DIRECTIVE:
Extract every line of the records that contains the string "Parametri", treating uppercase and lowercase letters as distinct.
Top of EXERCISE DATA
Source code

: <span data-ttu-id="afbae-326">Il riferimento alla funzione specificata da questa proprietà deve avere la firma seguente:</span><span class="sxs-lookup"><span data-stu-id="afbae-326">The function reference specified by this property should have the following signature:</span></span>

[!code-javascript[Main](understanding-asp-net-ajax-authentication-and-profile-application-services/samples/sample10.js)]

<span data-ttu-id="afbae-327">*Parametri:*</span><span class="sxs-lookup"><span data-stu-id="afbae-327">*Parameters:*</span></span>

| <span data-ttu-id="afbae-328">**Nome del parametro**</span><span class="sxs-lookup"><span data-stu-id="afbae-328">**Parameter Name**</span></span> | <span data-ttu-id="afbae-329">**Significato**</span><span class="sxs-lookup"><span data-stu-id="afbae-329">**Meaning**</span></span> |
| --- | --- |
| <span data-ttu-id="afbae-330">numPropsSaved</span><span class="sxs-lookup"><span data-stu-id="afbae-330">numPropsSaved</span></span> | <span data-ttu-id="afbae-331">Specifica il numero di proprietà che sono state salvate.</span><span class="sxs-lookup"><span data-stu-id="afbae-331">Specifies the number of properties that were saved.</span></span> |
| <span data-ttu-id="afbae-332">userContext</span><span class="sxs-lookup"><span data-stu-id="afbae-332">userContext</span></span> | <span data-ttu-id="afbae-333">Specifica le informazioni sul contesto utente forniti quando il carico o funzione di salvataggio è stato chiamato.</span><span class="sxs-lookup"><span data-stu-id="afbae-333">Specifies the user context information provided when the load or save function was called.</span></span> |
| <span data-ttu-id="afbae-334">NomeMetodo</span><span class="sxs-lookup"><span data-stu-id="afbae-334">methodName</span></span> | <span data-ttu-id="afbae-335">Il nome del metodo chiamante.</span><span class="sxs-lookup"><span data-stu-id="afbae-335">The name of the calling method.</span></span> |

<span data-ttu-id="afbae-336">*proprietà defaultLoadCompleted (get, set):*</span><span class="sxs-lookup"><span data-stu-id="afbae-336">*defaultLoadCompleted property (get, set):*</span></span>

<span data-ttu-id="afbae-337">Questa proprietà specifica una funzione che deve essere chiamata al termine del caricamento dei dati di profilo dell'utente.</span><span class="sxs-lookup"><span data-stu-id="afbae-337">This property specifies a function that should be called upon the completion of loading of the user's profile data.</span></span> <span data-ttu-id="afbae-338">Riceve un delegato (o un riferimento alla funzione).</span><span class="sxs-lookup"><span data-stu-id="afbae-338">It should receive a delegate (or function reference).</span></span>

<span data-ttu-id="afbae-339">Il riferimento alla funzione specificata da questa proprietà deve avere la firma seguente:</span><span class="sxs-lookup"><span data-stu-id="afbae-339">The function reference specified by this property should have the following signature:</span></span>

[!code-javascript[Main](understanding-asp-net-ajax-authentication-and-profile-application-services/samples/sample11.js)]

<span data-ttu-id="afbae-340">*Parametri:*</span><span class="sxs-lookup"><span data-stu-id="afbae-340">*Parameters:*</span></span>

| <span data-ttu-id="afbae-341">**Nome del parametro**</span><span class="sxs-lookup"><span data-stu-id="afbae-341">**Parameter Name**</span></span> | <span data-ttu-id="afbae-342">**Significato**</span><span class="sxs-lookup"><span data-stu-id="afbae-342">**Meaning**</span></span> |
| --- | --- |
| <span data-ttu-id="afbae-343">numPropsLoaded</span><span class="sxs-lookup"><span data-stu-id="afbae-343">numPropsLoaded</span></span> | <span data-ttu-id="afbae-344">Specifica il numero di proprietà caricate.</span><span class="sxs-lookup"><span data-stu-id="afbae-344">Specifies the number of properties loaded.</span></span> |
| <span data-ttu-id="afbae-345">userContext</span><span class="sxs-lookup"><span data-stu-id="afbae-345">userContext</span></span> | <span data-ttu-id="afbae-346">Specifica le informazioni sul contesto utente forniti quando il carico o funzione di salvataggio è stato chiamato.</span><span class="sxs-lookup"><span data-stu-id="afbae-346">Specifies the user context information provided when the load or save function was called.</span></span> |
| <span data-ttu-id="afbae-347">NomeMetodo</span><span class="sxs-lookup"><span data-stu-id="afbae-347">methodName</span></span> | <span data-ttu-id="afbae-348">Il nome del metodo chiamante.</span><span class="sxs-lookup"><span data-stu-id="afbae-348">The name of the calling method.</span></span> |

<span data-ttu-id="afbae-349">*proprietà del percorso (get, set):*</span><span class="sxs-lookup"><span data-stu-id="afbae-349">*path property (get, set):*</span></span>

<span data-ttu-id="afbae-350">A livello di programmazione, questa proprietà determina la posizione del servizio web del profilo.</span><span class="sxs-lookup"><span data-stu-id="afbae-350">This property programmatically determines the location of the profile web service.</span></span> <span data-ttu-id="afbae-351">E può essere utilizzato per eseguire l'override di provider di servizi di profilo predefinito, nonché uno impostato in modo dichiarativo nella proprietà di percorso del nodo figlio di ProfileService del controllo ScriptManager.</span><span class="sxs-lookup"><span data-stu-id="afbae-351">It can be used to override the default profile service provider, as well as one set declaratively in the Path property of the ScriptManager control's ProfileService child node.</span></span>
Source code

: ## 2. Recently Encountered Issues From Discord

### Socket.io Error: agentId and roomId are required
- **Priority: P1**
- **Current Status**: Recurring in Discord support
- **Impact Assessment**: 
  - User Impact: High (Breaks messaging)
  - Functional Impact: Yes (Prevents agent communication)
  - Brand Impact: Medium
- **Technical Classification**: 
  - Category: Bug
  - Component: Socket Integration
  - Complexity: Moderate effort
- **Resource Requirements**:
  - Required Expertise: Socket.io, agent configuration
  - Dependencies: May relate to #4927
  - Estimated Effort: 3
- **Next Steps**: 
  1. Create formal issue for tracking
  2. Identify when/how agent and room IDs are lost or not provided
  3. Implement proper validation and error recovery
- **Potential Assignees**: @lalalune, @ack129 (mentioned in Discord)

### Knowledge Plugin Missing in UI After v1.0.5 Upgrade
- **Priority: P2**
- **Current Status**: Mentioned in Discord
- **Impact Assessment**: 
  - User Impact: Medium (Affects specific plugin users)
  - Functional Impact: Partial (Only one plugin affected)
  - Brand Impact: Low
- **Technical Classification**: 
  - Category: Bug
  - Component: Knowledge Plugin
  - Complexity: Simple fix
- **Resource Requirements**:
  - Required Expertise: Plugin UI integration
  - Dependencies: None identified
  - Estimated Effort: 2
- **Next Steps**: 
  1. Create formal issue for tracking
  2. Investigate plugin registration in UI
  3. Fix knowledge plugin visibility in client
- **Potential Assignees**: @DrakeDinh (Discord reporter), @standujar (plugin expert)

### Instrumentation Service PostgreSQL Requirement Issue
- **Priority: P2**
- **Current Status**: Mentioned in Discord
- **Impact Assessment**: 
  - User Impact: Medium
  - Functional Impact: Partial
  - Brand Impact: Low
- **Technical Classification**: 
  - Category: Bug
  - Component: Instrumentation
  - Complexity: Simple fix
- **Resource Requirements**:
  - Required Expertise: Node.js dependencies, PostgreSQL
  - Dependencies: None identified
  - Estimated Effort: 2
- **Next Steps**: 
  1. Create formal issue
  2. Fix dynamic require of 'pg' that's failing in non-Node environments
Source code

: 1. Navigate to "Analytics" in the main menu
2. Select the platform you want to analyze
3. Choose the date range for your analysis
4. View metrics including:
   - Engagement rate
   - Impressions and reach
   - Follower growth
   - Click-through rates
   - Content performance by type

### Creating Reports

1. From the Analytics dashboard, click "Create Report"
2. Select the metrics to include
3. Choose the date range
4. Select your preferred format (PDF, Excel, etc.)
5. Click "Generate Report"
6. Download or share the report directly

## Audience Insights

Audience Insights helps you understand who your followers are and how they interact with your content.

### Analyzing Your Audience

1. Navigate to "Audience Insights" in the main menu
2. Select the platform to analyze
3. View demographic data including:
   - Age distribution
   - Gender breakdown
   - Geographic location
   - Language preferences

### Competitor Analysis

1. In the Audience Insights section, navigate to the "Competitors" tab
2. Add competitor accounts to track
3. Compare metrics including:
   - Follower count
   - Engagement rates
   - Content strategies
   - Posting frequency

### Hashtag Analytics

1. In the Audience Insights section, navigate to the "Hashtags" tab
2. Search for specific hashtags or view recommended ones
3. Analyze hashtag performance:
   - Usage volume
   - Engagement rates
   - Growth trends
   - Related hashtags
Bottom of EXERCISE DATA
RESPONSE BELOW:
<span data-ttu-id="afbae-327">*Parametri:*</span><span class="sxs-lookup"><span data-stu-id="afbae-327">*Parameters:*</span></span>
<span data-ttu-id="afbae-340">*Parametri:*</span><span class="sxs-lookup"><span data-stu-id="afbae-340">*Parameters:*</span></span>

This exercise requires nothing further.